The consequent incomprehension is disastrous for two reasons – one negative, one positive.

First, the exponentially escalating crisis in Syria is a danger to everybody – Syrians and their neighbors first, but Europe immediately after. Russia’s bombing is creating hundreds of thousands of new refugees.

Meanwhile there’s good reason to believe Russian president Vladimir Putin is funding far-right, anti-immigrant parties across Europe. It is very possible that this year’s flood of refugees will re-establish Europe’s internal borders, destroying the “Schengen” free movement area, seen by some as Europe’s key political achievement since the Second World War.

With 11 million homeless, traumatized people on the eastern Mediterranean, terrorism is sure to increase. And the long-term geopolitical consequences of allowing, even facilitating, Russia, Iran and Syrian president Bashar Al Assad to crush the last hopes of democracy and self-determination in Syria will create a still more dangerous world for our children. Yet European heads are being buried in the sand. Some still imagine a peace process is underfoot.

And the positive reason.

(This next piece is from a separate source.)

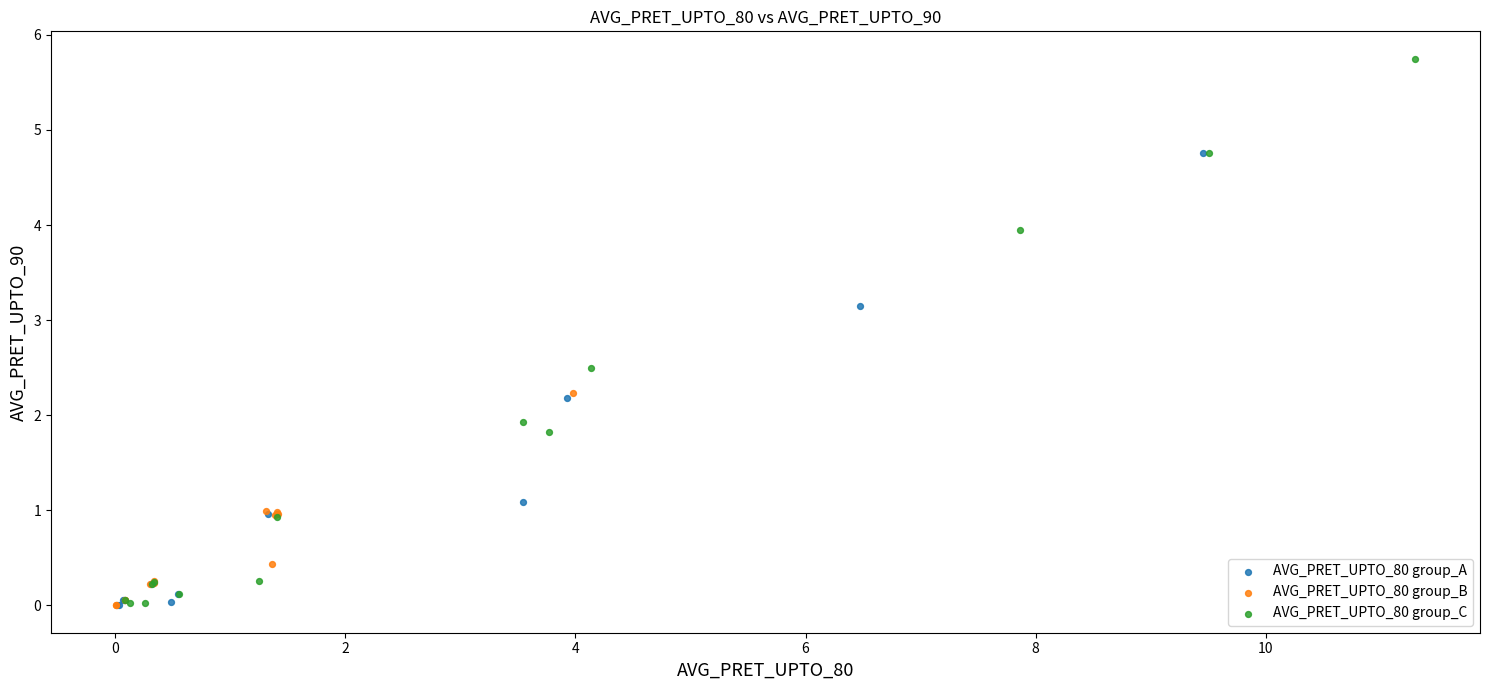

Which series has the widest spread of Y values?

AVG_PRET_UPTO_80 group_C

Amidst the depravities of war, Syrians are organizing themselves in brave and creative ways. The country now boasts more than 400 local councils, most democratically-elected, as well as many free newspapers, radio stations, women’s centers, and an explosion in artistic production.

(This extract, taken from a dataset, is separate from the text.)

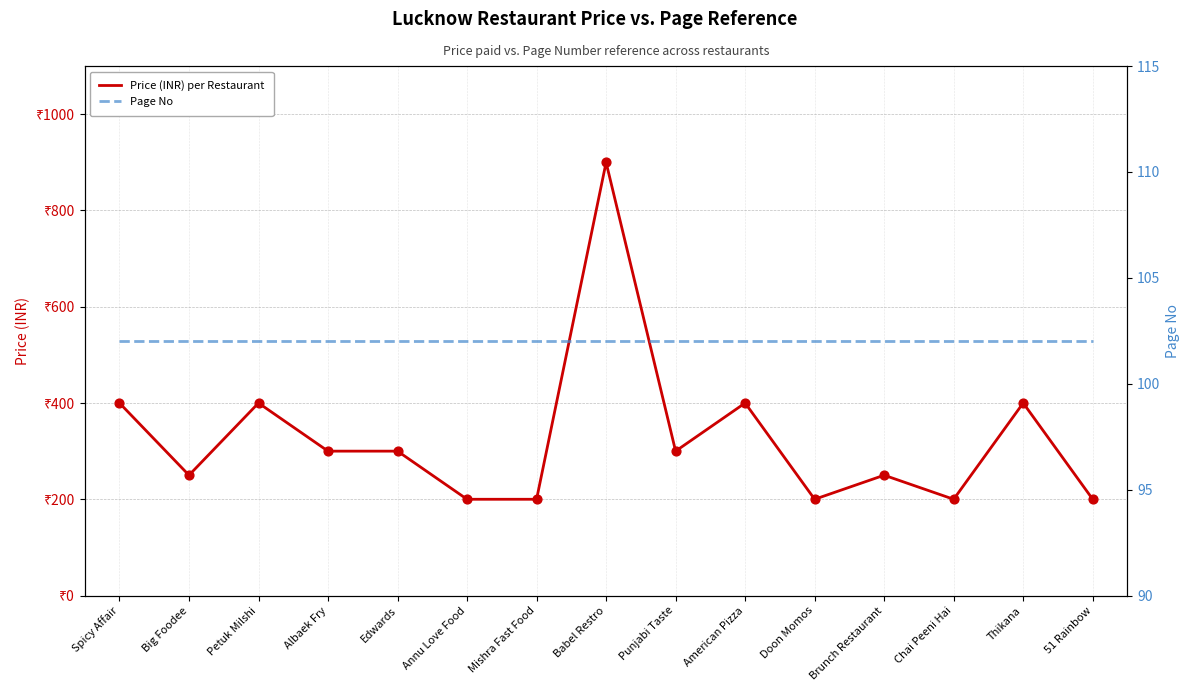

What is the total value across all series at Doon Momos?

302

We shouldn’t just be feeling sorry for Syrians, but learning from them too. Their democratic experiments are currently under full-scale international military assault. They may be stamped out before most non-Syrians have even heard of them.

These factors spurred me, a British-Syrian novelist, and Leila Al Shami, a British-Syrian activist, to write our book Burning Country: Syrians in Revolution and War.

In place of inaccurate grand narratives we have amplified the voices of Syrian revolutionaries. Instead of sensationalism we have tried to provide context (for without context all we are left with is ideology and assumptions). This means that we also seek to explain the perspectives of those we disagree with – the different varieties of extremists, for instance, or pro-regime Alawites, who are often reluctantly driven to loyalty by fear and a lack of alternative leadership.

The following extract is taken from our chapter entitled ‘Scorched Earth: The Rise of the Islamisms’:

“We used to laugh at the regime propaganda about Salafist gangs and Islamic emirates. Then the regime created the conditions to make it happen.” – Monzer Al Sallal

Tormented, bereaved and dispossessed, the Syrian people turned more intensely to religion. This doesn’t mean they became advocates of public beheadings and compulsory veiling; almost all were horrified by the appearance of these phenomena and most still expressed the desire for a civil rather than an Islamic state. A minority, disgusted by the uses to which religion had been put, questioned it more intensely than before. But in general religious emotions were inflamed, religious references were reinforced.

The first cause was the same one which powered militarisation – the brute fact of extreme violence. In most cultures the proximity of death will focus minds on the transcendent – there are no atheists in foxholes, as the saying goes – and more so in an already religious society like Syria’s. Faith is intensified by death and the threat of death, and by the pain and humiliation of torture. And when the nation is splintering, sub-national identities are reinforced. In death’s presence, people want to feel like we, not like I, because I is small and easily erased.